◆ The problem ◆
Report how many lines below include "short", giving the figure alone.

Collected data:
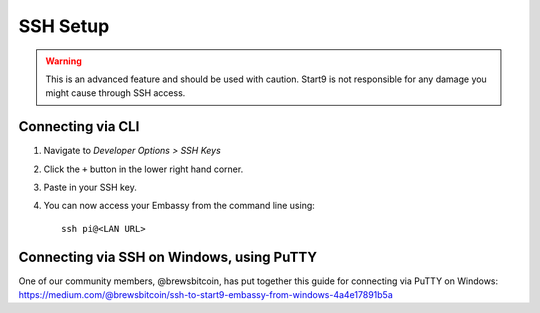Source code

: .. _ssh-setup:

*********
SSH Setup
*********

.. warning:: This is an advanced feature and should be used with caution. Start9 is not responsible for any damage you might cause through SSH access.

Connecting via CLI
==================

#. Navigate to *Developer Options > SSH Keys*
#. Click the ``+`` button in the lower right hand corner.
#. Paste in your SSH key.
#. You can now access your Embassy from the command line using::

    ssh pi@<LAN URL>

Connecting via SSH on Windows, using PuTTY
==========================================

One of our community members, @brewsbitcoin, has put together this guide for connecting via PuTTY on Windows: https://medium.com/@brewsbitcoin/ssh-to-start9-embassy-from-windows-4a4e17891b5a
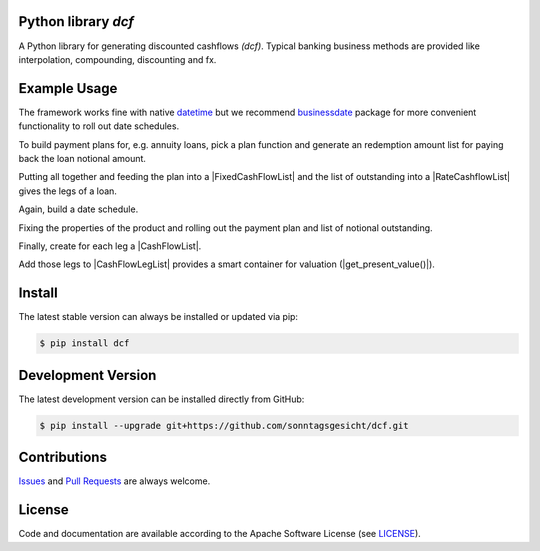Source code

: 
Python library *dcf*
--------------------

.. image:: https://img.shields.io/codeship/a10d1dd0-a1a0-0137-f00d-1a3bc2cae4aa/master.svg
   :target: https://codeship.com//projects/359976
   :alt: Codeship

.. image:: https://travis-ci.org/sonntagsgesicht/dcf.svg?branch=master
   :target: https://travis-ci.org/sonntagsgesicht/dcf
   :alt: Travis ci

.. image:: https://img.shields.io/readthedocs/dcf
   :target: http://dcf.readthedocs.io
   :alt: Read the Docs

.. image:: https://img.shields.io/codefactor/grade/github/sonntagsgesicht/dcf/master
   :target: https://www.codefactor.io/repository/github/sonntagsgesicht/dcf
   :alt: CodeFactor Grade

.. image:: https://img.shields.io/codeclimate/maintainability/sonntagsgesicht/dcf
   :target: https://codeclimate.com/github/sonntagsgesicht/dcf/maintainability
   :alt: Code Climate maintainability

.. image:: https://img.shields.io/codecov/c/github/sonntagsgesicht/dcf
   :target: https://codecov.io/gh/sonntagsgesicht/dcf
   :alt: Codecov

.. image:: https://img.shields.io/lgtm/grade/python/g/sonntagsgesicht/dcf.svg
   :target: https://lgtm.com/projects/g/sonntagsgesicht/dcf/context:python/
   :alt: lgtm grade

.. image:: https://img.shields.io/lgtm/alerts/g/sonntagsgesicht/dcf.svg
   :target: https://lgtm.com/projects/g/sonntagsgesicht/dcf/alerts/
   :alt: total lgtm alerts

.. image:: https://img.shields.io/github/license/sonntagsgesicht/dcf
   :target: https://github.com/sonntagsgesicht/dcf/raw/master/LICENSE
   :alt: GitHub

.. image:: https://img.shields.io/github/release/sonntagsgesicht/dcf?label=github
   :target: https://github.com/sonntagsgesicht/dcf/releases
   :alt: GitHub release

.. image:: https://img.shields.io/pypi/v/dcf
   :target: https://pypi.org/project/dcf/
   :alt: PyPI Version

.. image:: https://img.shields.io/pypi/pyversions/dcf
   :target: https://pypi.org/project/dcf/
   :alt: PyPI - Python Version

.. image:: https://img.shields.io/pypi/dm/dcf
   :target: https://pypi.org/project/dcf/
   :alt: PyPI Downloads

.. image:: https://pepy.tech/badge/dcf
   :target: https://pypi.org/project/dcf/
   :alt: PyPI Downloads

A Python library for generating discounted cashflows *(dcf)*.
Typical banking business methods are provided like interpolation, compounding,
discounting and fx.


Example Usage
-------------

.. testsetup::

    from datetime import date
    from businessdate import BusinessDate, BusinessSchedule
    from dcf import *

.. doctest::

    >>> from datetime import date
    >>> from dcf import ZeroRateCurve

    >>> start = date(2014,1,1)
    >>> mid = date(2015,1,1)
    >>> end = date(2016,1,1)

    >>> ZeroRateCurve([start, end], [.03, .05]).get_zero_rate(start, mid)
    0.04

    >>> ZeroRateCurve([start, end], [.03, .05]).get_discount_factor(start, mid)
    0.9608157444936446


The framework works fine with native `datetime <https://docs.python.org/3/library/datetime.html>`_
but we recommend `businessdate <https://pypi.org/project/businessdate/>`_ package
for more convenient functionality to roll out date schedules.

.. doctest::

    >>> from businessdate import BusinessDate, BusinessSchedule

    >>> today = BusinessDate(20201031)

    >>> schedule = BusinessSchedule(today, today + "8q", step="1q")
    >>> schedule
    [BusinessDate(20201031), BusinessDate(20210131), BusinessDate(20210430), BusinessDate(20210731), BusinessDate(20211031), BusinessDate(20220131), BusinessDate(20220430), BusinessDate(20220731), BusinessDate(20221031)]

To build payment plans for, e.g. annuity loans, pick a plan function
and generate an redemption amount list for paying back the loan notional amount.

.. doctest::

    >>> from dcf import annuity, outstanding

    >>> number_of_payments = 8
    >>> interest_rate = 0.02
    >>> notional = 1000.

    >>> plan = annuity(number_of_payments, amount=notional, fixed_rate=interest_rate)
    >>> plan
    [116.50979913376267, 118.83999511643792, 121.21679501876667, 123.64113091914203, 126.11395353752485, 128.63623260827535, 131.20895726044085, 133.83313640564967]


    >>> sum(plan)
    1000.0

    >>> out = outstanding(plan, amount=notional)
    >>> out
    [1000.0, 883.4902008662373, 764.6502057497994, 643.4334107310327, 519.7922798118907, 393.6783262743659, 265.0420936660905, 133.83313640564967]

    >>> compound = [o * interest_rate + p for o, p in zip(out, plan)]
    >>> compound
    [136.50979913376267, 136.50979913376267, 136.50979913376267, 136.50979913376267, 136.50979913376267, 136.50979913376267, 136.50979913376267, 136.50979913376267]


Putting all together and feeding the plan into a |FixedCashFlowList|
and the list of outstanding into a |RateCashflowList| gives the legs of a loan.

.. doctest::

    >>> from businessdate import BusinessDate, BusinessSchedule
    >>> from dcf import amortize, outstanding
    >>> from dcf import FixedCashFlowList, RateCashFlowList

Again, build a date schedule.

.. doctest::

    >>> today = BusinessDate(20201031)

    >>> schedule = BusinessSchedule(today, today + "8q", step="1q")

    >>> start_date, payment_dates = schedule[0], schedule[1:]

Fixing the properties of the product and rolling out the payment plan and list of notional outstanding.

.. doctest::

    >>> number_of_payments = 8
    >>> interest_rate = 0.01
    >>> notional = 1000.

    >>> plan = amortize(number_of_payments, amount=notional)
    >>> out = outstanding(plan, amount=notional)

Finally, create for each leg a |CashFlowList|.

.. doctest::

    >>> principal = FixedCashFlowList([start_date], [-notional], origin=start_date)
    >>> print(principal)
    FixedCashFlowList([BusinessDate(20201031) ... BusinessDate(20201031)], [-1000.0 ... -1000.0], origin=BusinessDate(20201031), day_count=day_count)

    >>> redemption = FixedCashFlowList(payment_dates, plan, origin=start_date)
    >>> print(redemption)
    FixedCashFlowList([BusinessDate(20210131) ... BusinessDate(20221031)], [125.0 ... 125.0], origin=BusinessDate(20201031), day_count=day_count)

    >>> interest = RateCashFlowList(payment_dates, out, origin=start_date, fixed_rate=interest_rate)
    >>> print(interest)
    RateCashFlowList([BusinessDate(20210131) ... BusinessDate(20221031)], [1000.0 ... 125.0], origin=BusinessDate(20201031), day_count=day_count)

Add those legs to |CashFlowLegList| provides a smart container for valuation (|get_present_value()|).

.. doctest::

    >>> from dcf import CashFlowLegList, ZeroRateCurve, get_present_value

    >>> loan = CashFlowLegList([principal, redemption, interest])
    >>> curve = ZeroRateCurve([today, today + '2y'], [-.005, .01])
    >>> pv = get_present_value(cashflow_list=loan, discount_curve=curve, valuation_date=today)
    >>> pv
    4.935421637918779

Install
-------

The latest stable version can always be installed or updated via pip:

.. code-block:: bash

    $ pip install dcf



Development Version
-------------------

The latest development version can be installed directly from GitHub:

.. code-block:: bash

    $ pip install --upgrade git+https://github.com/sonntagsgesicht/dcf.git


Contributions
-------------

.. _issues: https://github.com/sonntagsgesicht/dcf/issues
.. __: https://github.com/sonntagsgesicht/dcf/pulls

Issues_ and `Pull Requests`__ are always welcome.


License
-------

.. __: https://github.com/sonntagsgesicht/dcf/raw/master/LICENSE

Code and documentation are available according to the Apache Software License (see LICENSE__).


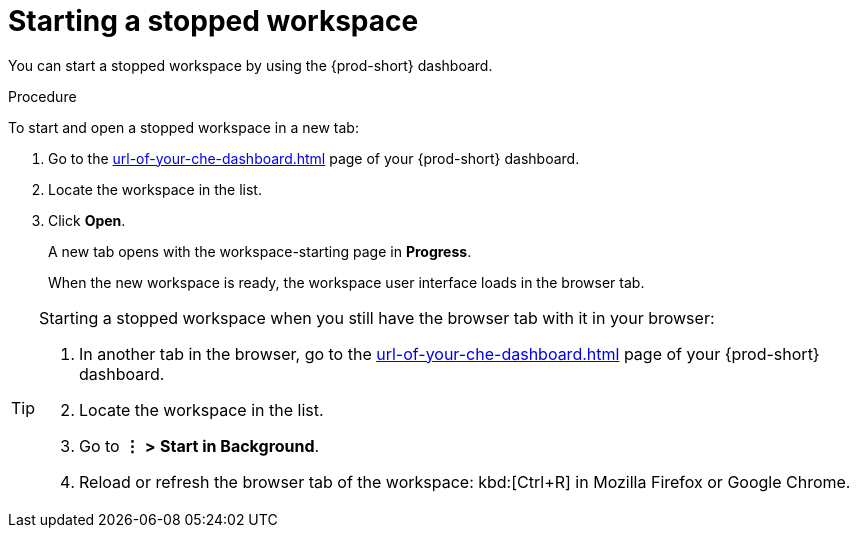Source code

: :_content-type: PROCEDURE
:description: Starting a stopped workspace
:keywords: start-stopped-workspace, start-a-stopped-workspace, starting-a-stopped-workspace, starting-stopped-workspace, stopped-workspace, how-to-start-workspace, how-to-start-a-workspace
:navtitle: Starting a stopped workspace
// :page-aliases:

[id="starting-a-stopped-workspace_{context}"]
= Starting a stopped workspace

You can start a stopped workspace by using the {prod-short} dashboard.
//todo: link `stopped` to my draft of stopping-a-running-workspace.adoc. max-cx

.Procedure

To start and open a stopped workspace in a new tab:

. Go to the xref:url-of-your-che-dashboard.adoc[] page of your {prod-short} dashboard.

. Locate the workspace in the list.

. Click *Open*.
+
A new tab opens with the workspace-starting page in *Progress*.
+
When the new workspace is ready, the workspace user interface loads in the browser tab.

[TIP]
====
Starting a stopped workspace when you still have the browser tab with it in your browser:

. In another tab in the browser, go to the xref:url-of-your-che-dashboard.adoc[] page of your {prod-short} dashboard.

. Locate the workspace in the list.

. Go to *⋮* *>* *Start in Background*.

. Reload or refresh the browser tab of the workspace: kbd:[Ctrl+R] in Mozilla Firefox or Google Chrome.
====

◆ Response box ◆
3